On 2004-06-24 01:23:41 +0100 Andrew Suffield <[EMAIL PROTECTED]>
wrote:
On Wed, Jun 23, 2004 at 10:57:06PM +0100, MJ Ray wrote:
[...] it seems they would wait for the verdict from the
defendant's location, as usual. Is that true?
Yuck. Kinda want to ask a lawyer about that sort of stuff. It's always
possible that the clause is (mal)formed such that it becomes a no-op;
wouldn't be the first time we've seen that.

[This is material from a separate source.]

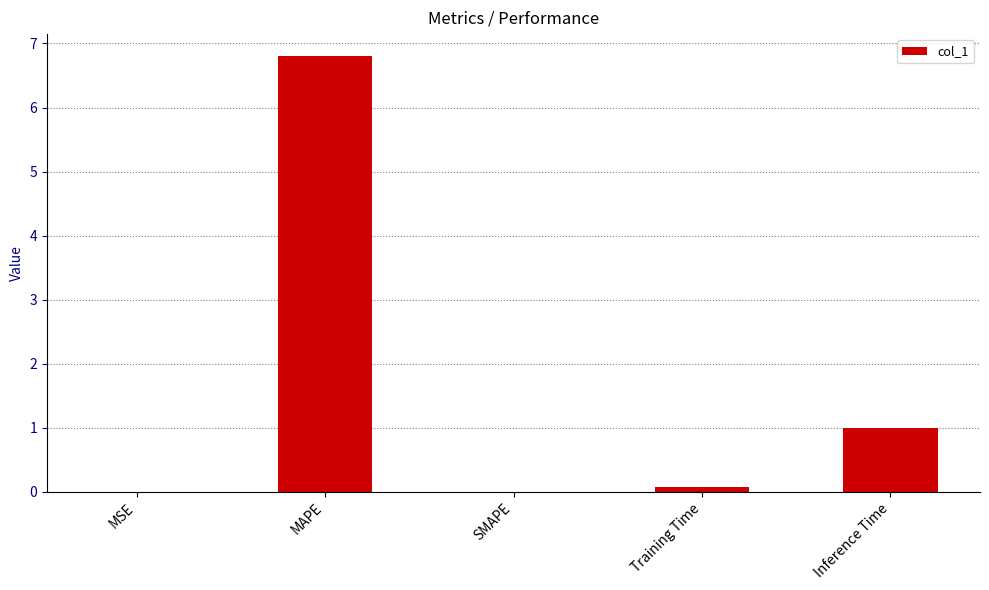

What is the change in value from SMAPE to Inference Time?

+1.0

US copyright law seems to refer to a civil court that has
jurisdiction. Searching for explanation of US jurisdiction rules threw
up http://www.west.net/~smith/jurisdiction.htm and some pages with
roughly the same.
Hopefully a USian familiar with this whole venue question will step
forwards (or maybe I will get an explanation from elsewhere), but it's
a bit hit-and-miss for us non-USians to decide conclusively on
something only affecting the US which seems to be written to depend on
some US legal practices.
Finally, I realise I should know this, but how does choice of venue
go
beyond DFSG? Discrimination against groups of people?
It's one of those things which don't really fit into the DFSG, but
which are still unambiguously bad. That's what the 'G' means, after
all.
Aye, but if we can't link it in at all, we have a hard time justifying
it.
--
MJR/slef
My Opinion Only and possibly not of any group I know.